/BlazeFace-PyTorch

The BlazeFace face detector model implemented in PyTorch

Primary LanguageJupyter NotebookOtherNOASSERTION

BlazeFace in Python

BlazeFace is a fast, light-weight face detector from Google Research. Read more, Paper on arXiv

A pretrained model is available as part of Google's MediaPipe framework.

Besides a bounding box, BlazeFace also predicts 6 keypoints for face landmarks (2x eyes, 2x ears, nose, mouth).

Because BlazeFace is designed for use on mobile devices, the pretrained model is in TFLite format. However, I wanted to use it from PyTorch and so I converted it.

NOTE: The MediaPipe model is slightly different from the model described in the BlazeFace paper. It uses depthwise convolutions with a 3x3 kernel, not 5x5. And it only uses "single" BlazeBlocks, not "double" ones.

The BlazePaper paper mentions that there are two versions of the model, one for the front-facing camera and one for the back-facing camera. This repo includes only the frontal camera model, as that is the only one I was able to find an official trained version for. The difference between the two models is the dataset they were trained on. As the paper says,

For the frontal camera model, only faces that occupy more than 20% of the image area were considered due to the intended use case (the threshold for the rear-facing camera model was 5%).

This means the included model will not be able to detect faces that are relatively small.

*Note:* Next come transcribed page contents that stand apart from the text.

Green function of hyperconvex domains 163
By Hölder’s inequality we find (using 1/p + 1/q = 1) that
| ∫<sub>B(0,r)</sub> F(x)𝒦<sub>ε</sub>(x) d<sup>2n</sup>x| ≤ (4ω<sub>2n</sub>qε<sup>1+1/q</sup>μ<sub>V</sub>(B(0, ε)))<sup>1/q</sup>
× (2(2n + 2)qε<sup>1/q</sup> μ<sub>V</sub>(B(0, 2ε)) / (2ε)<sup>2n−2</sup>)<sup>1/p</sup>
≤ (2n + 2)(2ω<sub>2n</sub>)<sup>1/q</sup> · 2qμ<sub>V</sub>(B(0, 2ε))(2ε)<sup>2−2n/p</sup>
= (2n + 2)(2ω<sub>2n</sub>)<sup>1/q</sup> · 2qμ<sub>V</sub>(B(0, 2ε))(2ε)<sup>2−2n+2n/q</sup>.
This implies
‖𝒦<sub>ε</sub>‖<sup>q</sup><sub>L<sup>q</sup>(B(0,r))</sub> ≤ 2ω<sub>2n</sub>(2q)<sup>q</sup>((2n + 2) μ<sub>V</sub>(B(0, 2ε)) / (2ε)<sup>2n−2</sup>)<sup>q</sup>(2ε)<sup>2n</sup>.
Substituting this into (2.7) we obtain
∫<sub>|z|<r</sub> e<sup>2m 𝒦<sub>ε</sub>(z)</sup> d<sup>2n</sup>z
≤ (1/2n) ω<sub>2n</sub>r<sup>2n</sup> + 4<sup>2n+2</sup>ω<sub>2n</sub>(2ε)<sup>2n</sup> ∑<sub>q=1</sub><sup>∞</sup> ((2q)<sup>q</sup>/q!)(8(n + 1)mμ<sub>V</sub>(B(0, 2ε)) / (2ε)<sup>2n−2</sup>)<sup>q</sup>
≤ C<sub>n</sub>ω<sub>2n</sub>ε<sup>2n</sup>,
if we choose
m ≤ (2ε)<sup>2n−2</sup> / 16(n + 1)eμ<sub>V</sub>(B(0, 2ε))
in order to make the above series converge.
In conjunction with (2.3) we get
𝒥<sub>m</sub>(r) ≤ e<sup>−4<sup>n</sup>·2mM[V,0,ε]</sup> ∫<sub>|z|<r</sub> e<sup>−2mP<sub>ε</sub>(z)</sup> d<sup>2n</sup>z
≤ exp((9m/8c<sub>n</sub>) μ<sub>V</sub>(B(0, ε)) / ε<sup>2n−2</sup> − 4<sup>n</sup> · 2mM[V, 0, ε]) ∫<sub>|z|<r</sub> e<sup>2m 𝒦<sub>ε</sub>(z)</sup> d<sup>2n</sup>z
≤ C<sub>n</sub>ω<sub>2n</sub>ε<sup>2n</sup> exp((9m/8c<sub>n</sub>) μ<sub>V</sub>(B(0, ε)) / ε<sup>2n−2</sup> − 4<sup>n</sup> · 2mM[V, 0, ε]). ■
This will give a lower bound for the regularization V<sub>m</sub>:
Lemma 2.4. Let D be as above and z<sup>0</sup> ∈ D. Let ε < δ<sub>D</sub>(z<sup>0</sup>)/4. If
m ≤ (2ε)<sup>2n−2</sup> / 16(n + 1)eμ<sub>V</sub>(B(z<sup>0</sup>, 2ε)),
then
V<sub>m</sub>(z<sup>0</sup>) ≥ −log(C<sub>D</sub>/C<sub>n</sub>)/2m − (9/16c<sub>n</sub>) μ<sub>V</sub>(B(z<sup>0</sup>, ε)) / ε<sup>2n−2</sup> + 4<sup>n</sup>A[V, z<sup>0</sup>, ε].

It's really intended for selfies, not for general-purpose face detection.

Inside this repo

Essential files:

  • blazeface.py: defines the BlazeFace class that does all the work

  • blazeface.pth: the weights for the trained model

  • anchors.npy: lookup table with anchor boxes

Notebooks:

  • Anchors.ipynb: creates anchor boxes and saves them as a binary file (anchors.npy)

  • Convert.ipynb: loads the weights from the TFLite model and converts them to PyTorch format (blazeface.pth)

  • Inference.ipynb: shows how to use the BlazeFace class to make face detections

Detections

Each face detection is a PyTorch Tensor consisting of 17 numbers:

  • The first 4 numbers describe the bounding box corners:

    • ymin, xmin, ymax, xmax
    • These are normalized coordinates (between 0 and 1).
  • The next 12 numbers are the x,y-coordinates of the 6 facial landmark keypoints:

    • right_eye_x, right_eye_y
    • left_eye_x, left_eye_y
    • nose_x, nose_y
    • mouth_x, mouth_y
    • right_ear_x, right_ear_y
    • left_ear_x, left_ear_y
    • Tip: these labeled as seen from the perspective of the person, so their right is your left.
  • The final number is the confidence score that this detection really is a face.

Image credits

Included for testing are the following images:

  • 1face.png. Fei Fei Li by ITU Pictures, CC BY 2.0

  • 3faces.png. Geoffrey Hinton, Yoshua Bengio, Yann Lecun. Found at AIBuilders

  • 4faces.png from Andrew Ng’s Facebook page / KDnuggets

These images were scaled down to 128x128 pixels as that is the expected input size of the model.